Pythonic way to convert an integer into a hex-escaped string

Question

What is the most pythonic way to convert an integer into a hex-escaped string?

0 -> '\x00'

15 -> '\x0f'

0xdeadbeef -> '\xde\xad\xbe\xef'

Answer 1

There's no way to do what you want directly, but it's not that hard to do yourself.

For example, you can convert the whole int to hex, then insert a \x character before every pair of characters:

n = 0xdeadbeef
x = format(n, 'x')
s = re.sub('(..)', r'\\x\1', x)
# or s = ''.join(r'\x{}{}'.format(*b) for b in pairwise(x))
# or s = ''.join(r'\x' + x[i:i+2] for i in range(0, len(x), 2))

Or you could pull off a byte at a time and format them yourself:

x = []
while n:
    x.append(n % 256)
    n //= 256
s = ''.join(r'\x{:02x}'.format(b) for b in reversed(x))

Which of those is most Pythonic? I think they're all simple enough that if you wrapped them up in a function with an appropriate name, nobody would complain, but all complicated enough that if you just inlined them into your code, it wouldn't be very pythonic. (I'd personally use the pairwise version, just because I always think of itertools first, but that's just me.)

Answer 2

It's a bit ambiguous whether you want the 1-byte string '\x0f' or the 6-byte string "'\\x0f'" (ie. a string which looks like '\x0f' when printed).

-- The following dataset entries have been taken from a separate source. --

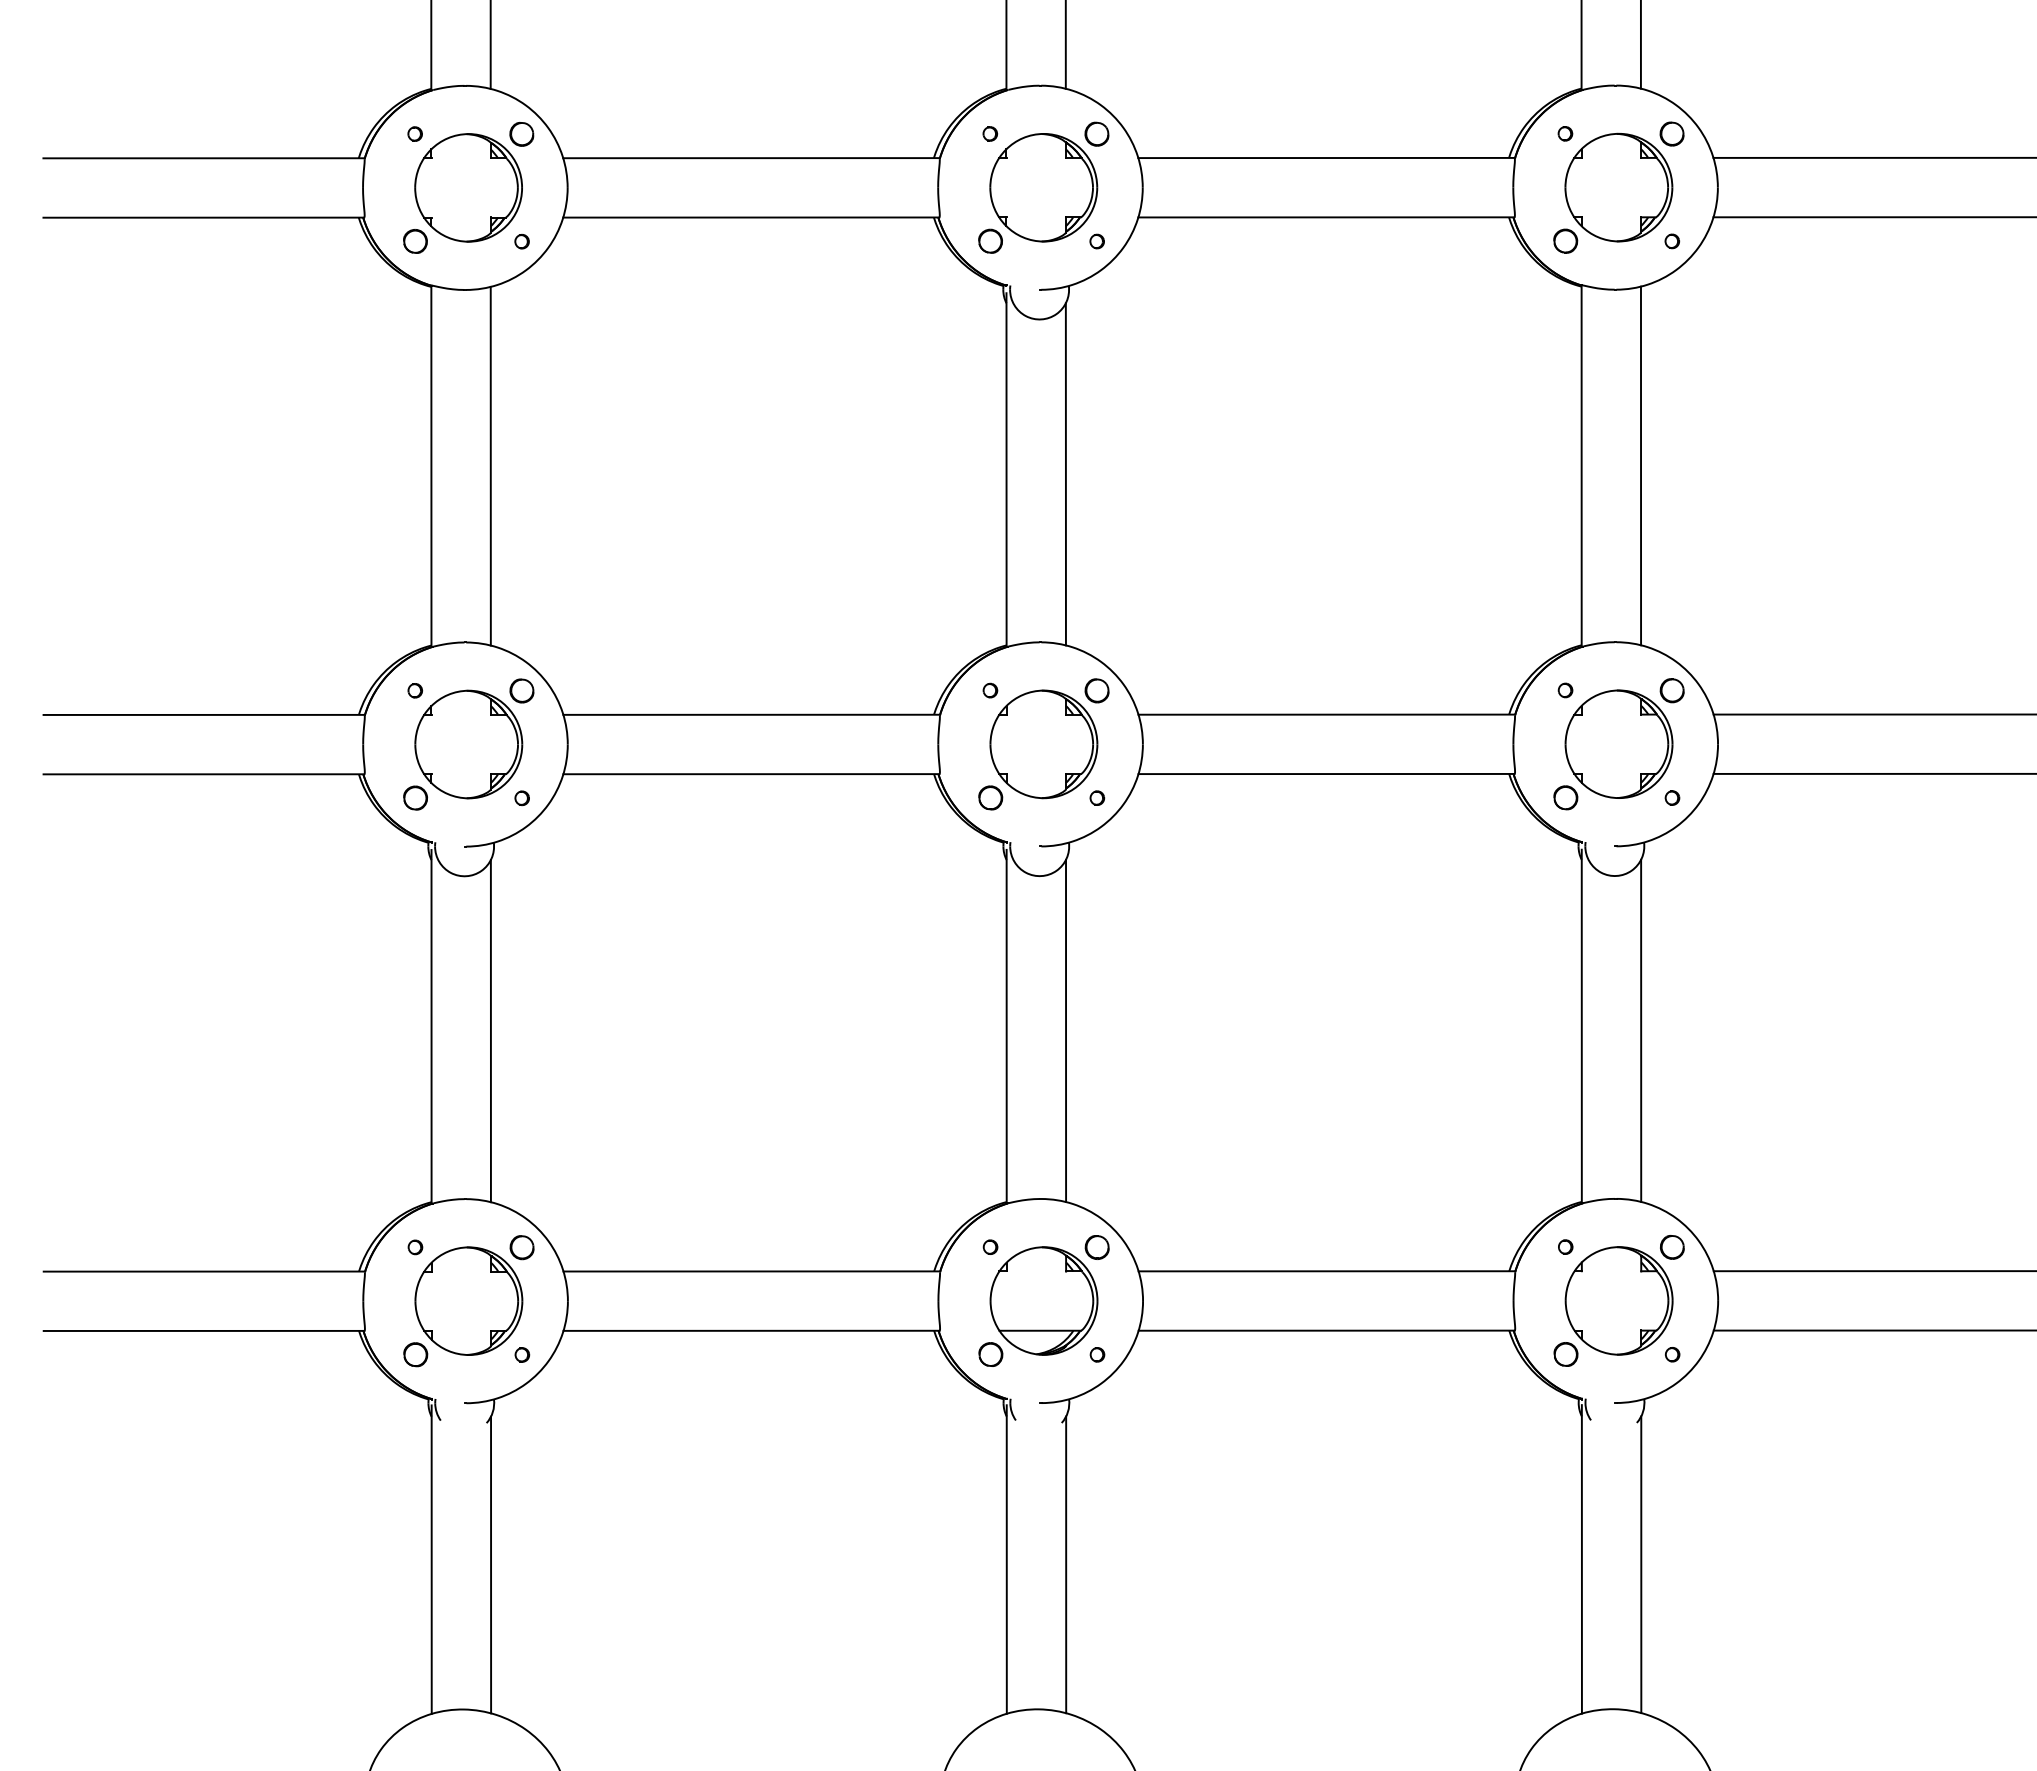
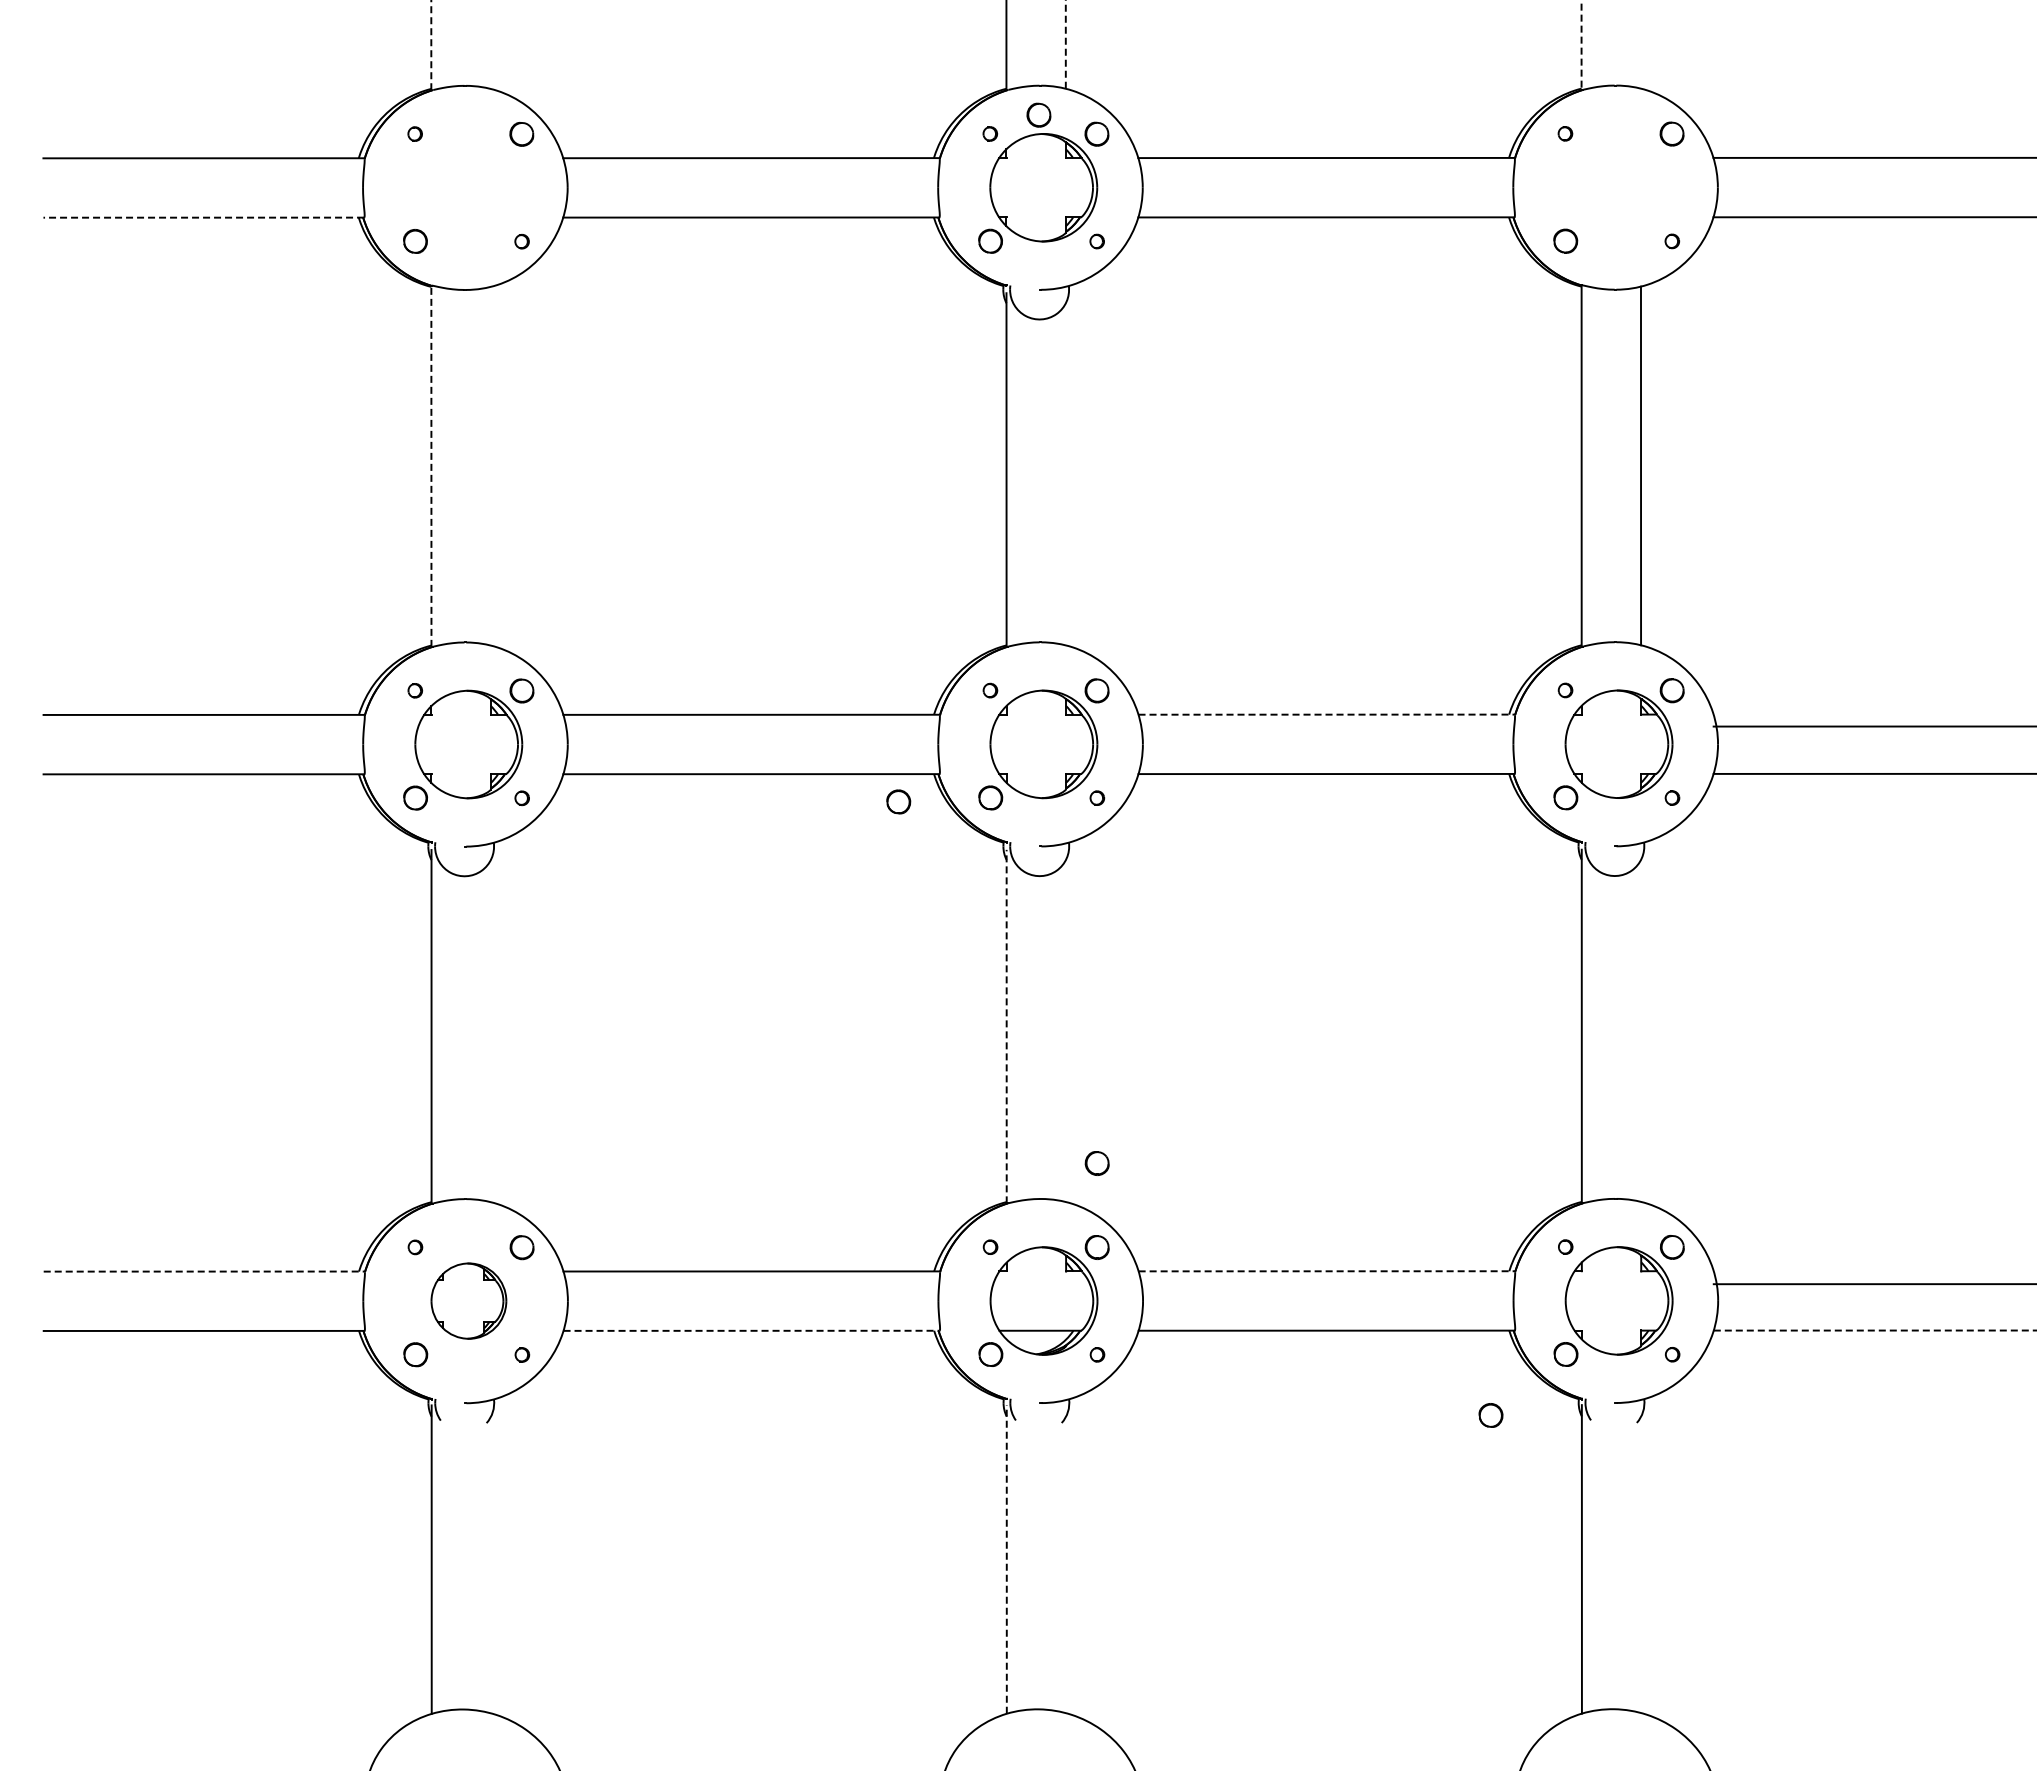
line at (1065, 44): solid -> dashed
line at (431, 45): solid -> dashed
line at (490, 45): present -> none
line at (1581, 45): solid -> dashed
line at (1640, 45): present -> none
part at (1038, 114): none -> present
part at (468, 187): present -> none
part at (1618, 187): present -> none
line at (203, 217): solid -> dashed
line at (490, 465): present -> none
line at (431, 466): solid -> dashed
line at (1065, 474): present -> none
line at (1327, 714): solid -> dashed
line at (1873, 714) position: (1873, 714) -> (1873, 726)
part at (898, 801): none -> present
line at (1006, 1026): solid -> dashed
line at (1066, 1030): present -> none
line at (1641, 1030): present -> none
line at (490, 1031): present -> none
part at (1096, 1163): none -> present
line at (204, 1271): solid -> dashed
line at (1327, 1271): solid -> dashed
line at (1873, 1271) position: (1873, 1271) -> (1873, 1284)
part at (468, 1300) size: 110x110 px -> 78x78 px
line at (751, 1330): solid -> dashed
line at (1875, 1330): solid -> dashed
part at (1490, 1415): none -> present
line at (1006, 1558): solid -> dashed
line at (491, 1564): present -> none
line at (1066, 1564): present -> none
line at (1641, 1564): present -> none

In case you meant the former, here's one way to do that:

s = '%x' % 0xdeadbeef
binascii.unhexlify('0' + s if len(s) % 2 else s)

Answer 3

Not sure how 'pythonic' that is, but here's a solution using a recursive function:

def uint_tuple_to_bytes(t):
        if t[0] < 0x100:
                return t
        else:
                return uint_tuple_to_bytes(divmod(t[0], 0x100) + t[1:])

def uint_to_bytes(i):
        return uint_tuple_to_bytes((i,))

def uint_to_binary_string(i):
        return ''.join(chr(byte) for byte in uint_to_bytes(i))

(Inspired by the second part ("pull off a byte at a time") of abarnert's answer and by msvalkon's answer to 'How to split 16-bit unsigned integer into array of bytes in python?'.)